The mass shootings occurred just one week after 19 children and two teachers were murdered at Robb Elementary School in Uvalde, Texas, and  weeks after 10 people were killed at a grocery store in Buffalo, New York.  

As more details of the shootings have been revealed, many healthcare facilities managers have begun reevaluating their organizations’ active shooter plans and reconfiguring access control systems. These systems or programs can be physical, electronic or a combination. The main goal, though, is to only allow people with approved access to enter a facility. All businesses and facilities must be organized for a robust response to disaster events.  
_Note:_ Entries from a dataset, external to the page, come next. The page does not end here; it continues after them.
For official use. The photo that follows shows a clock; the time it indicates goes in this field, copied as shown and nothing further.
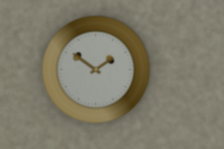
1:51
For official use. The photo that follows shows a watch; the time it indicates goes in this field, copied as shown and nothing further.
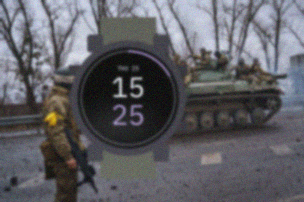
15:25
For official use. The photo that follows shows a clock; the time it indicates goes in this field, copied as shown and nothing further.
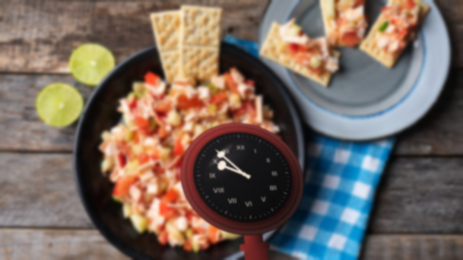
9:53
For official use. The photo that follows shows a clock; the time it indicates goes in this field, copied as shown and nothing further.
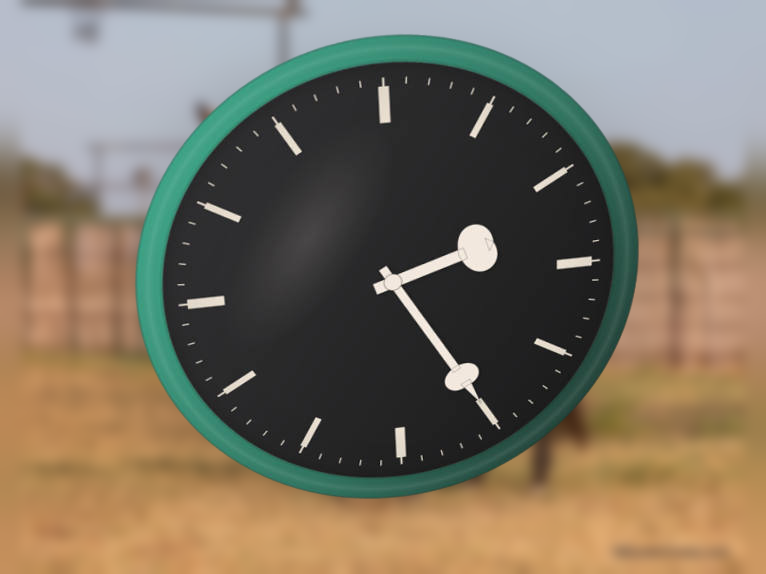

“We use the term all-hazards plan, and some people think it’s an answer to any disaster,” says Scott Cormier, vice president of emergency management, EC, and Safety with Medxcel. “What it really means is that for any disaster, we have a common process in the early stages of the event: acknowledging there is a disaster, making notifications, communicating with internal and external partners, and coordinating resources. We then write specific plans for our top hazards and vulnerabilities, such as a tornado, hurricane or mass causality incident. The plan also includes resources and contact lists to respond to other events.” 

When creating a plan, managers must lay out who and what they are trying to protect and why. There are various stages of vulnerabilities when it comes to protecting people and critical infrastructure, so it is up to managers to find appropriate access control systems and ensure that the right people have access to certain areas and information so that no one or thing gets harmed. 

Among the access control components used in healthcare facilities are: 

  • physical security 
  • barriers 
  • uniforms/ID 
  • key  
  • cipher lock 
  • passive card 
  • active card 
  • smartphone 
  • biometric. 

Managers must also ensure that front-line technicians maintain access systems so they are always updated. Whether it is changing the code when an employee is terminated or regularly training those who are allotted access, it is essential that there is not a gap in judgment when it comes to security.   

“What happens in healthcare is that we see senior executives worry, and they’ll do a knee-jerk reaction of, ‘Well, you know we’ve had vulnerabilities in our access control systems, so let’s do something now that’s a bit over the top,’” Cormier says. “It’ll keep the senior executives happy, but you can’t sustain that. Pop-up programs are usually the first things to get cut. You need to think of it as how you can implement and sustain a program without it potentially getting cut whenever the budget gets cut.” 

Access control is sometimes viewed as a revenue-depleting portion of healthcare. While many organizations try to run these systems with limited funding, it is essential that managers incorporate these into their operations so that they can maintain an open and healing environment. This allows for trust to be built within the greater community and proves that they can be relied upon when disaster strikes. 

“Healthcare facilities need to understand that during a disaster, they are a critical asset to their community,” Cormier says. “Closing or curtailing services because you do not have an adequate plan or resources is not an option. We need to be resilient and have a proper plan and process to ensure we are making the right decisions so we can continue to be that critical asset to our communities, as well as protect our patients and staff.”  

Mackenna Moralez is the associate editor with Healthcare Facilities Today.